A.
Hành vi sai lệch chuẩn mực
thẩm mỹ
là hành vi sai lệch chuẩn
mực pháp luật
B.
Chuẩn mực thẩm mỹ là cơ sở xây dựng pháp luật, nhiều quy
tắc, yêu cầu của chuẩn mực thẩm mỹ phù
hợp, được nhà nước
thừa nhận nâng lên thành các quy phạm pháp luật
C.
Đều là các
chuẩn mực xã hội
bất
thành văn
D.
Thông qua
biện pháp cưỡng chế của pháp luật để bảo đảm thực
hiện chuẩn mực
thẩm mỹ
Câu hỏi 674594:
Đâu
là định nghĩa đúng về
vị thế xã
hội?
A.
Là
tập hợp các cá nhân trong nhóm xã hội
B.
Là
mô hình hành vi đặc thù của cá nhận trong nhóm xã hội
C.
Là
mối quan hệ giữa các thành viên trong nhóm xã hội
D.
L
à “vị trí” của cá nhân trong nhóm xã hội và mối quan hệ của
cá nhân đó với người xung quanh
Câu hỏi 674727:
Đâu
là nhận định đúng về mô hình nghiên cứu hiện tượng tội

──────────

Count the lines in the preceding entries that contain the string "nhóm", and state only the resulting number.

4